[TEKS DITAMPILKAN]

========================================

![]() |
Yusril Ihza Mahendra (theindonesianway) |
Jakarta - Mahkamah Konstitusi
kembali menggelar sidang ketujuh perkara Perselisihan Hasil Pemilihan Umum
(PHPU) Presiden dan Wakil Presiden Tahun 2014 yang dimohonkan oleh Pasangan
Calon Presiden dan Calon Wakil Presiden Nomor Urut 1 Prabowo Subianto-Hatta
Rajasa dengan agenda pembuktian. Sidang kali ini menghadirkan beberapa ahli
hukum tata negara dan politik untuk memberikan keterangannya terkait materi
permohonan. Pihak Pemohon menghadirkan Yusril Ihza Mahendra, Irman Putra Sidin,
Margarito Kamis, Said Salahuddin, A. Rasyid Saleh, dan Marwah Daud Ibrahim.
Sedangkan, pihak KPU menghadirkan empat saksi ahli dan Pihak Terkait
menghadirkan dua saksi ahli.
Salah satu saksi ahli dari Tim
Pembela Merah Putih, Yusril Ihza Mahendra mengatakan, MK harus memutus PHPU
Presiden dan Wakil Presiden 2014 secara adil dan bijaksana, agar presiden dan
wakil presiden dapat memerintah dengan legitimasi dari rakyat.
"Tanpa adanya legitimasi
rakyat, maka pemerintahan selanjutnya akan akan berhadapan dengan krisis
legitimasi yang juga akan memicu instabilitas politik nasional," kata
Yusril, saat memberikan keterangan sebagai ahli dalam sidang sengketa Pilpres
2014 di MK Jakarta, Jumat (15/8). Demikian siaran pers yang diterima kabarpapua.net.
Untuk itu, Yusril Ihza
Mahendra meminta majelis hakim memeriksa keterangan saksi secara detil dan
mencermati bukti yang diajukan secara teliti dan bijaksana sebelum memberikan
putusan.
Menurut Yusril, sudah waktunya
MK menangani sengketa Pemilu, khususnya Pilpres, di lingkup substansi yang
memastikan prinsip Luber dan Jurdil telah dilaksanakan dengan baik serta
memastikan legalitas Pemilu itu sendiri. "Seperti misalnya MK di Thailand
yang dapat menilai apakah Pemilu konstitusional atau tidak konstitusional.

========================================

[DATA TERSIMPAN]
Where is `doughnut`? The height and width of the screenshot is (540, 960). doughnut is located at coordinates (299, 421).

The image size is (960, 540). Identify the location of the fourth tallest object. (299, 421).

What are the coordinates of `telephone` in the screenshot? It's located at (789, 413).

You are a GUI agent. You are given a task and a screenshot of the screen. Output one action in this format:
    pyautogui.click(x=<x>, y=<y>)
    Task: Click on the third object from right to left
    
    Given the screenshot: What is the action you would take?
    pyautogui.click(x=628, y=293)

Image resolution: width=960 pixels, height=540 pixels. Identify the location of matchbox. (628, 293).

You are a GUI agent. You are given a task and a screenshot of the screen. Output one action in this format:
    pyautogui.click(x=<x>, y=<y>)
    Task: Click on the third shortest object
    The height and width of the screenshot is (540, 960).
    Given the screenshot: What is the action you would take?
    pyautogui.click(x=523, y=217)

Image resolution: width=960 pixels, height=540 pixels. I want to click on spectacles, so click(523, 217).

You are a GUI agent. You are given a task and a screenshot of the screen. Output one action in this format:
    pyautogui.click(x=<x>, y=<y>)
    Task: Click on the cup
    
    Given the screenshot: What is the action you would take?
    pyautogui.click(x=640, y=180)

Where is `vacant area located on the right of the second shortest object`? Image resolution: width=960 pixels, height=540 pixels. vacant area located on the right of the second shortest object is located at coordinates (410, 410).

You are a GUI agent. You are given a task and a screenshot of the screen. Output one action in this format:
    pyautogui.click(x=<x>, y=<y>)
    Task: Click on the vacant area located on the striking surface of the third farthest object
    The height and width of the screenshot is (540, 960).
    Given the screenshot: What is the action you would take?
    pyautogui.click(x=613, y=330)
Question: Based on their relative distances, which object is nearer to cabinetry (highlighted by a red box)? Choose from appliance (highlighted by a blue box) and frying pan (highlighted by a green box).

========================================

[PERMINTAAN TUGAS 1] Kutip bagian berita sidang sengketa Pilpres, mulai dari "Sedangkan, pihak KPU" dan berlanjut hingga "legitimasi dari rakyat.".
[PERMINTAAN TUGAS 2] Menurut berita sidang sengketa Pilpres, berapa saksi ahli yang dihadirkan oleh pihak KPU?
[PERMINTAAN TUGAS 3] Teruskan berita sidang sengketa Pilpres dari kalimat terakhir yang tampak.

[JAWABAN TERTULIS 1]
Sedangkan, pihak KPU menghadirkan empat saksi ahli dan Pihak Terkait
menghadirkan dua saksi ahli.
Salah satu saksi ahli dari Tim
Pembela Merah Putih, Yusril Ihza Mahendra mengatakan, MK harus memutus PHPU
Presiden dan Wakil Presiden 2014 secara adil dan bijaksana, agar presiden dan
wakil presiden dapat memerintah dengan legitimasi dari rakyat.

[JAWABAN TERTULIS 2] Empat saksi ahli.

[JAWABAN TERTULIS 3]
Apakah kita berani seperti Thailand membatalkan Pemilu karena dianggap cacat
secara konstitusi? Apakah kita berani sejauh itu?," tantang Yusril.
Lebih lanjut Yusril mengatakan,
jika hanya mempermasalahkan penghitungan suara, MK akan menjadi lembaga
kalkulator, karena yang dimasalahkan hanya berkaitan dengan penghitungan
suara-angka belaka tanpa menilai apakah perolehan suara itu dilakukan dengan
atau tanpa pelanggaran sistematik, terstruktur, dan masif atau tidak.
Terkait keterangan saksi ahli
dari Pihak Terkait soal pembukaan kotak suara yang tidak masalah karena kotak
suara merupakan properti dari KPU, Tim Pembela Merah Putih Zainuddin Paru
mengatakan, sampai sejauh ini pihaknya
berkeyakinan bahwa sebagaimana aturan Pemilu, bahwa kotak suara setelah
selesainya rekapitulasi akhir, maka kewenangannya menjadi berubah kedudukan
hukumnya menjadi status quo.
“Setelah selesai rekapitulasi
akhir, dokumen-dokumen harus diamankan,
dijaga otentifikasinya agar tidak dirubah, dirusak, dipindahkan atau kemudian
dialihkan, bahkan dihilangkan untuk kepentingan tertentu,” jelasnya pada
konferensi pers yang berlangsung Jumat
(15/8).
Lebih lanjut Zainuddin
menjelaskan, kotak suara ini yang kemudian menjadi tonggak akhir ketika ada
sengketa antara Pihak Pemohon, Termohon, dan Pihak Terkait. MK, kata dia, akan
melihat dalam dokumen itu yang kemudian akan menentukan mana yang benar, mana
yang yang salah. “Hari ini kami dengan
tegas mengkritisi keterangan saksi ahli Pak Haryono, mantan hakim konstitusi
yang mengatakan bahwa kotak suara sebagai properti KPU,” kata Zainuddin.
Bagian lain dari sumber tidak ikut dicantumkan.